I’m standing on the beach belonging to our former home on Rich Passage.  This was the last day that we visited that beach, being under contract for sale.  It was a bittersweet day.  We loved that place — at low tide we had about 100 feet of beach from our house to the ocean, and at high tide you could cast a line from our upper deck and hit the water.

Sometimes at night the deer would walk down to the beach and lick the salt off the rocks.  I often miss the sound of the waves breaking on the shore while I was drifting off to sleep.
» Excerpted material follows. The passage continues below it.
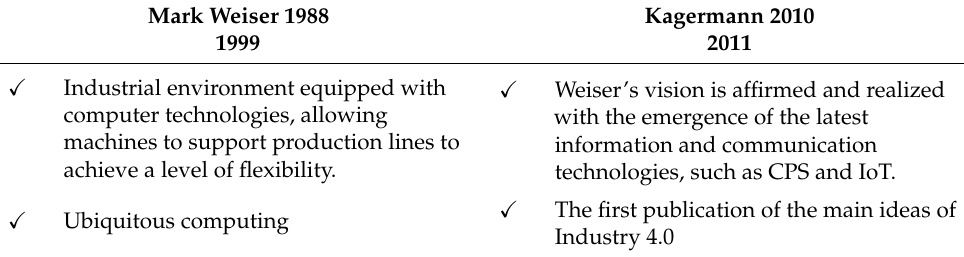
Table 5. The genesis of the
Why did we leave there?  The lot was a grand 0.19 acres, and half of that was under water at high tide.  Our children had no place to play.  The road, which was within twenty feet of our front door, was getting busier every day.  And every available square yard of land around us was being built up with grand houses overlooking the Passage and destroying our peace.

Our children needed a place to ride bicycles.  Our fifteen-year-old dog passed away, and we wanted to get a new puppy (which turned out to be Halley), but we had no room for an active dog to run around.
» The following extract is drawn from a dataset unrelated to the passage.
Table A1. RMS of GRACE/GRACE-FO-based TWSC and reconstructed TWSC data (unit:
So, we sold our waterfront dream home and bought a place on 2.35 acres surrounded by huge cedars and hemlocks.  We can’t see our next door neighbors.  Our kids can ride their bikes for hours and never leave our property.  Our dog has a huge run.

But sometimes I miss the water.  Early every morning I would walk along the shore.  On a clear day, I would pause to gaze at Mount Rainer.  I took this picture on one such walk.
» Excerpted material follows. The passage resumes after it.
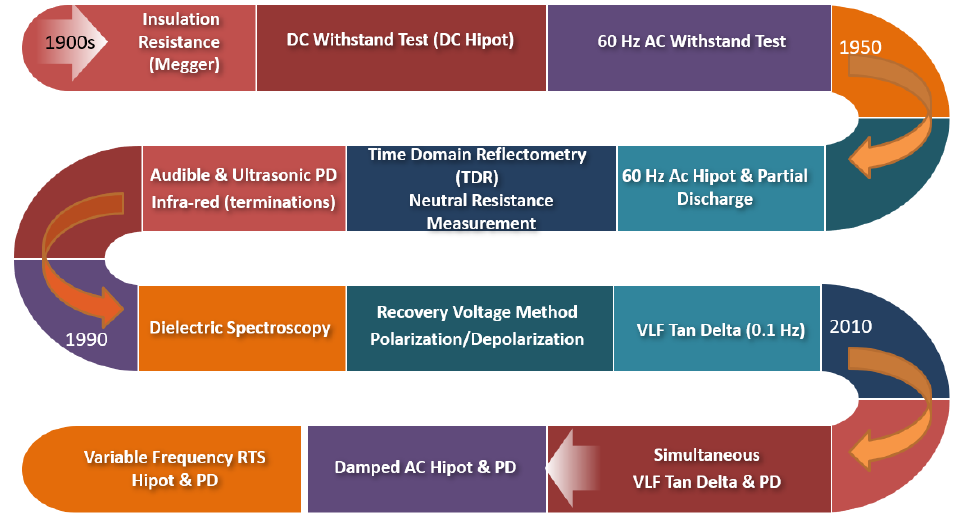
Figure 2. Evolution of testing techniques for UGPCs.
This was about a mile from our house.  Another quarter mile brought me to the Treehouse Cafe, run by my good friend Arnie.  He was just getting started in his own business there when I first visited.  Now he’s booming — rented more space in Linwood Center, installed taps.  He’s fathered two kids since then and hardly shows up on weekends.  I’m happy for his success.

Many times while the sky was still black I’d show up at his doorstep before opening time, but he’d let me in and pour me a Triple Americano Grande with cream.  He and I would philosophize while I sipped the strong brew and he prepared for the day’s business.

One day in mid-winter, the cold rain beat upon me as I advanced along the shore in the darkness.  But the lights at the Treehouse ahead promised dry air and hot coffee.  I lurched through the door and threw the hood off my head in the warmth.  Arnie greeted me and introduced me to Bill, who was seated at a table, sipping a cup and eating a bagel.

Bill was a retired trucker from Arlington, Massachusetts (that’s pronounced AH-lingten Mass) who took a part-time job delivering the bagels from Port Townsend.  The Treehouse was his southernmost delivery, so he would relax with a cup of coffee and a bite of something before heading back home.  He greeted me with a big handshake and asked me to sit down at the table with him.  We hit it off instantly.

At one pause in the conversation, Bill sighed.  “Have you ever had to deal with the approaching death of a pet?”  I had — just a few months before, our beloved fifteen-year-old Samoyed had passed away in her sleep.  Bill revealed that his seventeen-year-old dog was on his last legs.  We got to talking about dogs of ours that had gone before.

“The last time this happened, I swore I’d never own another, ” Bill said.  “After that one died, you’d never want to see a sorrier sight than this rough old trucker driving his big rig down the turnpike and blubbering like a baby.”

“I know how you feel, ” I replied.  “You can stand beside the casket of your own parent whom you mourn bitterly, and nevertheless be aware of their faults in life — as much as you love them.  But a dog only ever wants to please its master.

Once when I was a sapling Southern Baptist, I asked my great-grandmother the question that was always difficult for other church members: “Do dogs go to heaven?”

She replied, “Well, son — of the dogs I have known, if they didn’t deserve heaven, then no people do.”

Bill slapped his big palm on the heavy oak table and declared “Isn’t that the truth!”  We talked for an hour or more on many subjects.  After that, Friday conversations with Bill became a regular event.

When we were preparing to move, I told Bill that my new home was too far away to make it to the Treehouse even once a week.  We traded phone numbers and promised to keep in touch.

But neither of us ever called.  I think we both knew that the same ongoing conversation couldn’t be transplanted out of the Treehouse, away from the big oak table, two cups of coffee, and Arnie cleaning up behind the counter, getting ready to open for the day.